Work to complete: In the Android performance optimization text, change "methodologies" to "approaches" in the part starting with "For developers with" and going on through "returns from customers.", then give that part again.

Reading passage:
————————
Android Performance Optimization Methodology

As a developer, performance optimization is an unavoidable topic that we will certainly encounter during daily development. Android performance optimization is actually quite mature, with mature routines, mature methodologies, mature open source frameworks, etc.

For developers with less experience in performance optimization, there may be few opportunities to learn or summarize these mature routines, methodologies, or frameworks. So as a developer who has been doing performance optimization for many years, I will summarize some of the methodologies in this article for everyone's reference.

The Essence of Performance Optimization

First, let me introduce the essence of performance optimization. My understanding of its essence is: The essence of performance optimization is the reasonable and sufficient use of hardware resources to make the program perform better. And the purpose of the program performing better is to gain more retention, usage time, reputation, profit and other returns from customers.

So based on the essence, the two most important things about performance optimization are:

1. Reasonable and sufficient use of hardware resources

2. Make the program perform better and gain returns

Let's talk about these two things below.

Reasonable and Sufficient Use of Hardware Resources

Sufficient means making full use of the resources of the hardware, but sufficient is not necessarily reasonable. For example, we suddenly opened hundreds of threads at once, the CPU was fully utilized, but it was not reasonable. So reasonable means that the hardware resources exploited can have a positive effect on the performance of the program.

Hardware resources include: CPU, memory, disk, battery, traffic (not a hardware resource, but also one of the resources that need to be used reasonably) and so on.

Here are some examples of reasonable and sufficient use of hardware resources:

1. The CPU usage is high, but not in an overloaded state, and the CPU resources are mainly used by the current scenario, rather than being scattered and consumed by various businesses in the application. For example, when we optimize page loading speed, the speed is closely related to the CPU. So first we need to ensure that the CPU is fully utilized. We can use multi-threading, preload related resources before page loading, etc. to maximize the phone's CPU. However, when loading the page, we need to reasonably ensure that the CPU resources are mainly used by page-related logic, such as component creation, data acquisition, page rendering, etc. As for other logic that is less related to the current page opening scene, such as periodic tasks, monitoring, or some preloading, etc., they can be closed or delayed to reduce consumption of the CPU by unrelated tasks.

2. Memory resources are used sufficiently but also reasonably to keep exceptions like OOM under control. For example, when we do memory optimization, less memory does not mean better. On the contrary, more memory occupied may make the program faster. But memory usage should not be too high either. So we can control the memory usage to be sufficient and reasonable based on the OOM rate of different tier devices. On low-end devices, we can reduce memory usage through feature degradation and other optimizations. On high-end devices, we can appropriately increase memory usage to make the program perform better.

3. ......
————————
Extracted material:
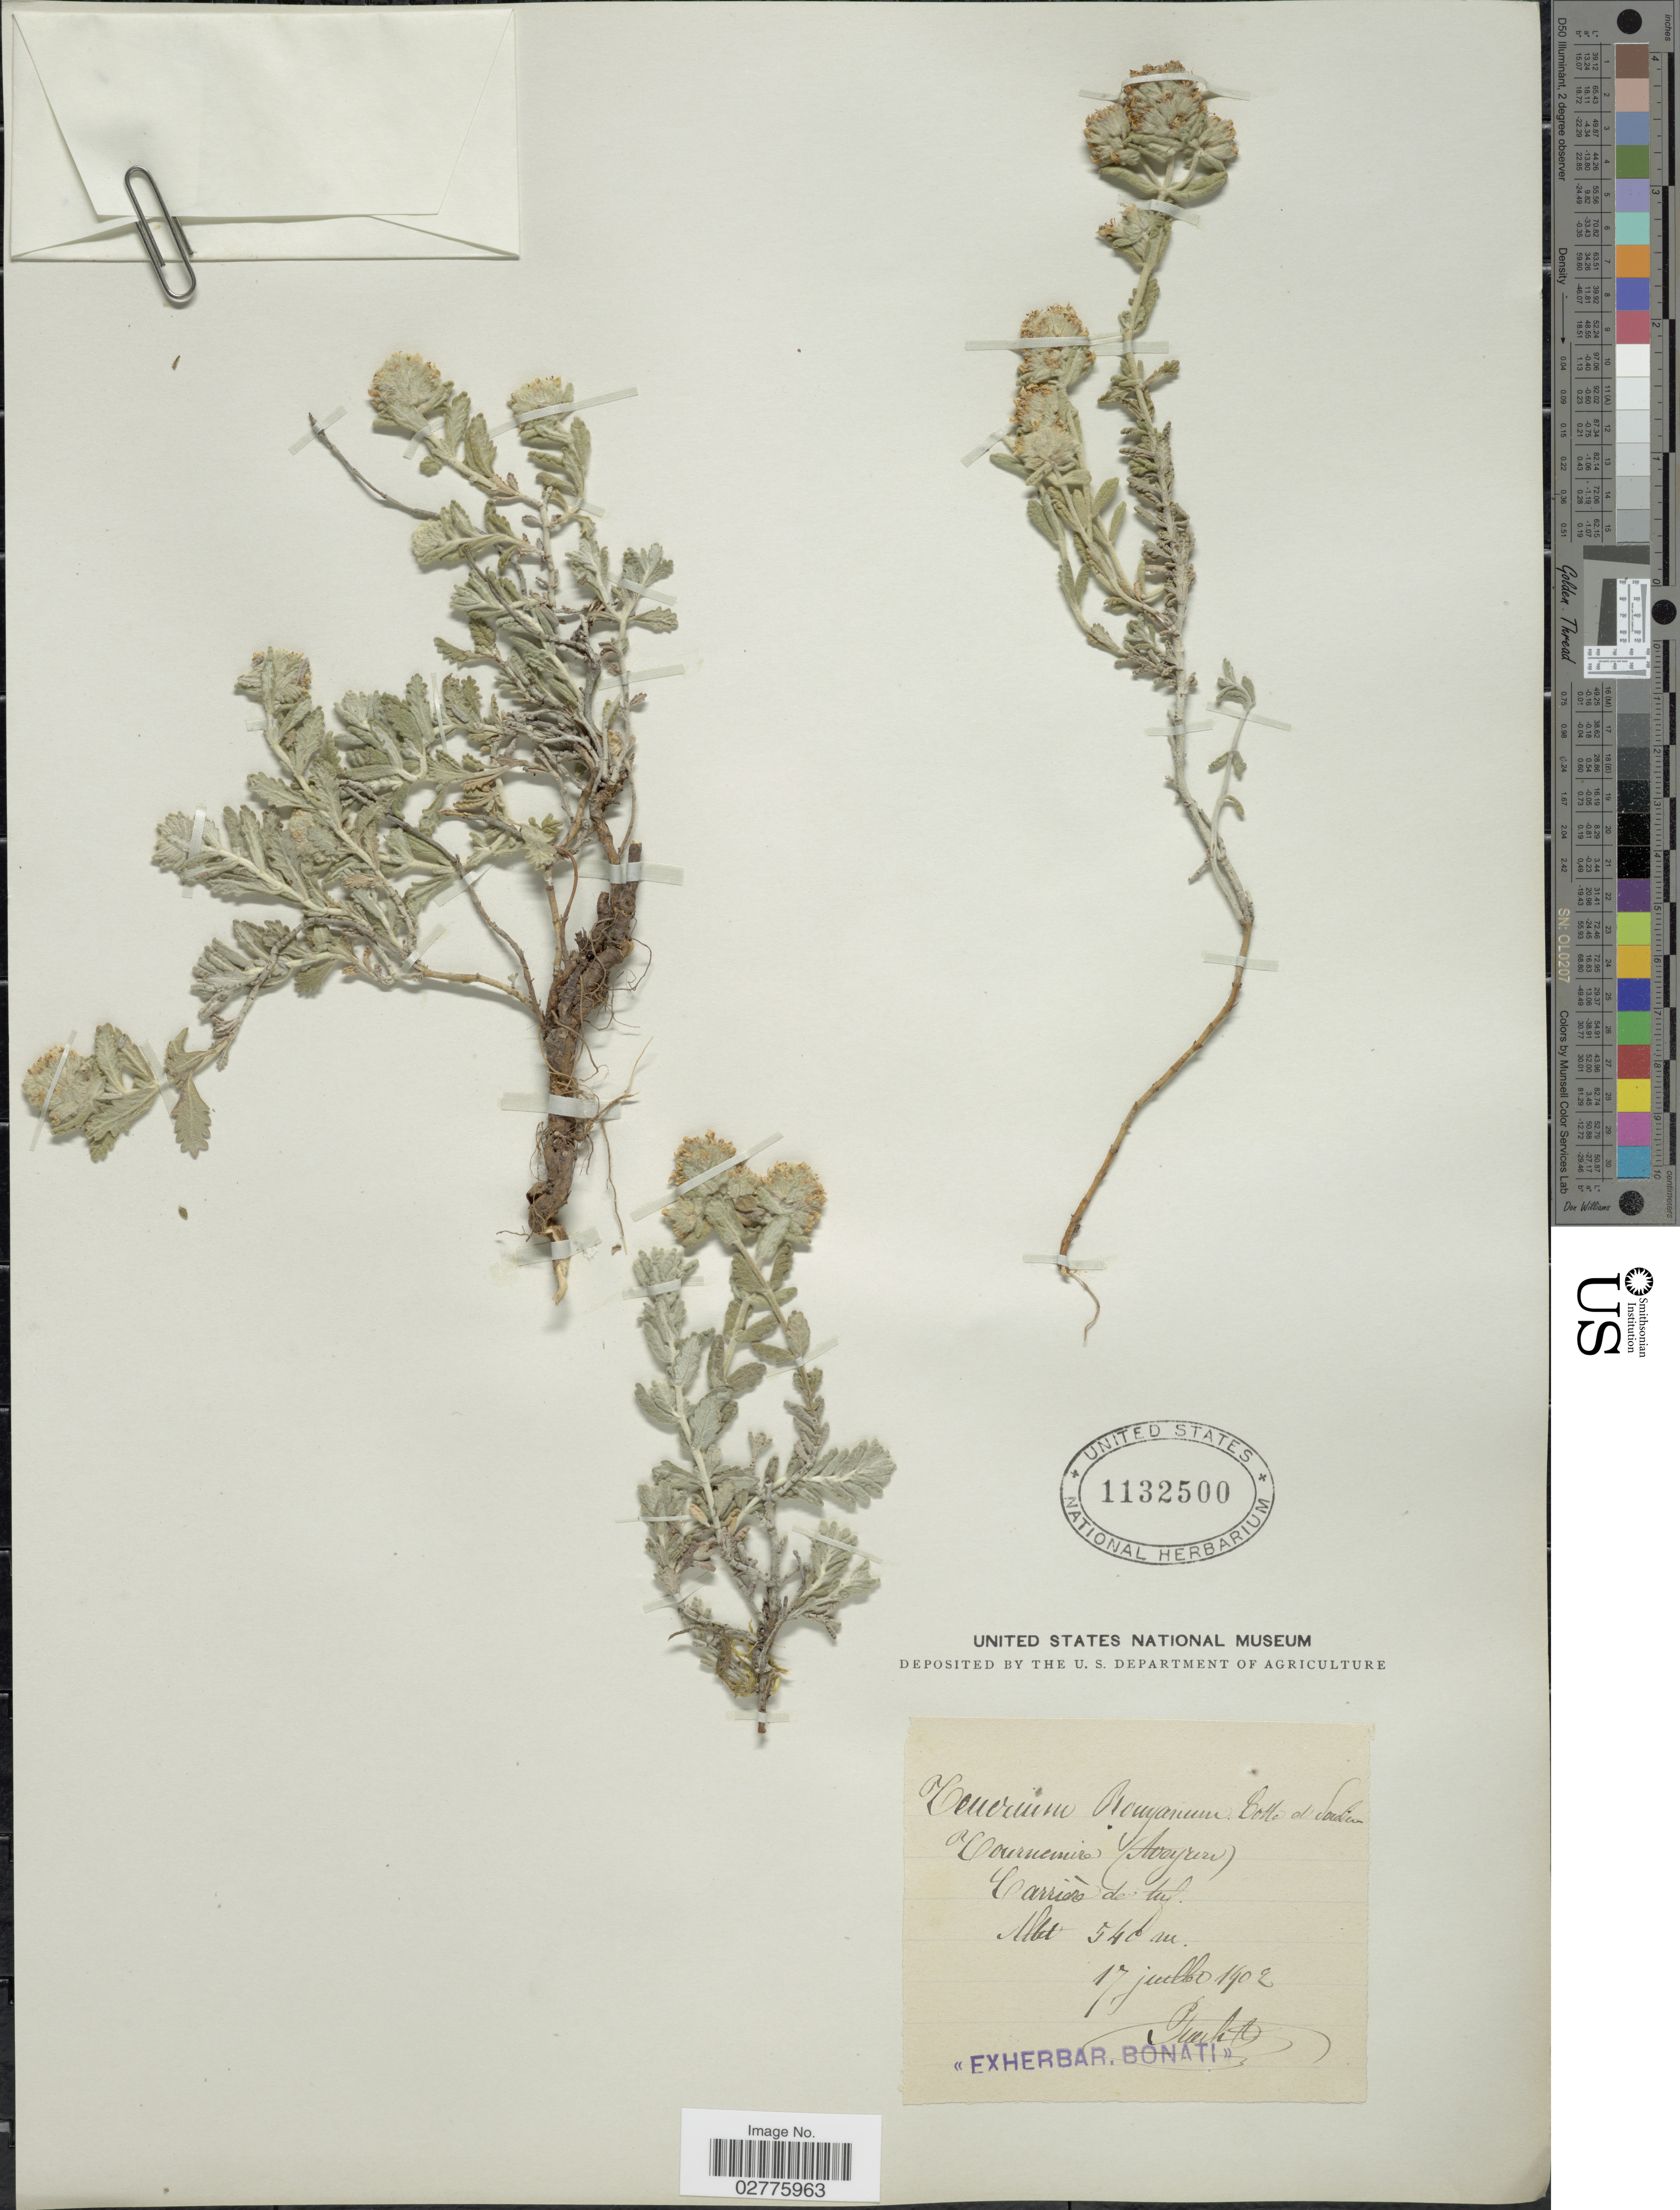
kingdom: Plantae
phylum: Tracheophyta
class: Magnoliopsida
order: Lamiales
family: Lamiaceae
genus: Teucrium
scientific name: Teucrium sp.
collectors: Puech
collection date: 1902-07-17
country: France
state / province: Occitanie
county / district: Aveyron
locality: Couruenuro (Aveyron) Carraoro de tuf.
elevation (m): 540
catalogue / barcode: US 1132500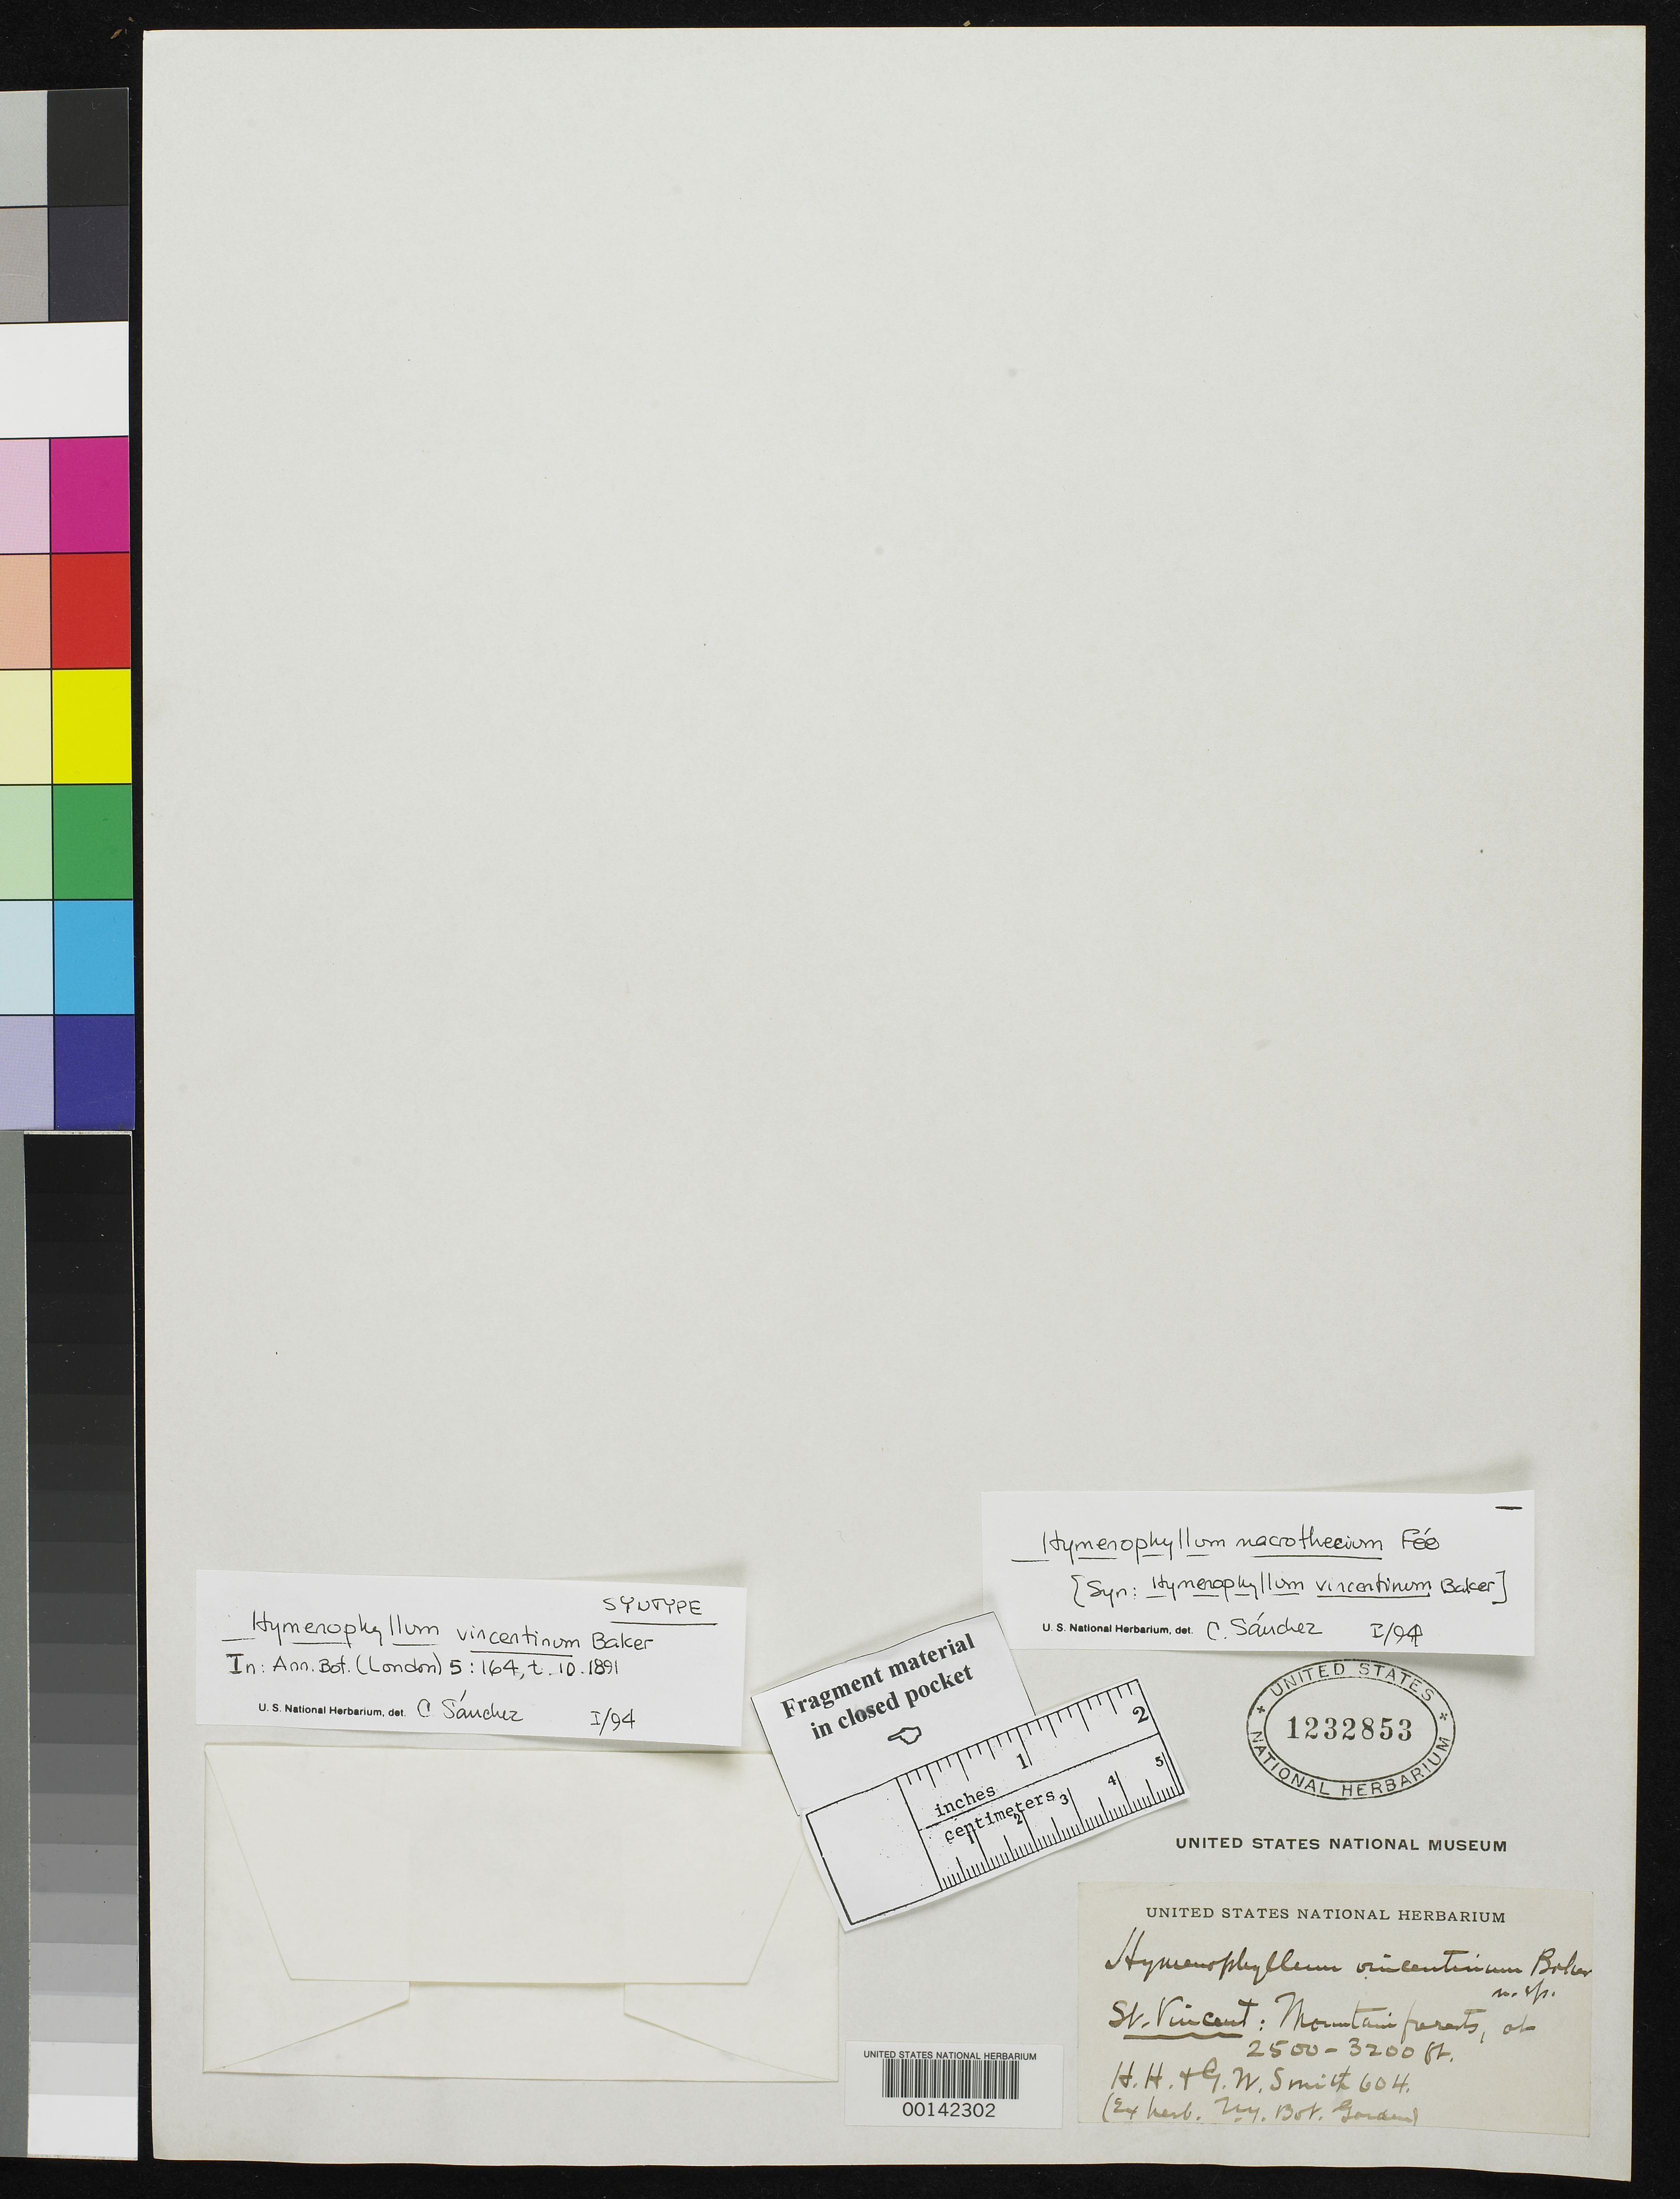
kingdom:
————————
Written solution:
For developers with less experience in performance optimization, there may be few opportunities to learn or summarize these mature routines, approaches, or frameworks. So as a developer who has been doing performance optimization for many years, I will summarize some of the approaches in this article for everyone's reference.

The Essence of Performance Optimization

First, let me introduce the essence of performance optimization. My understanding of its essence is: The essence of performance optimization is the reasonable and sufficient use of hardware resources to make the program perform better. And the purpose of the program performing better is to gain more retention, usage time, reputation, profit and other returns from customers.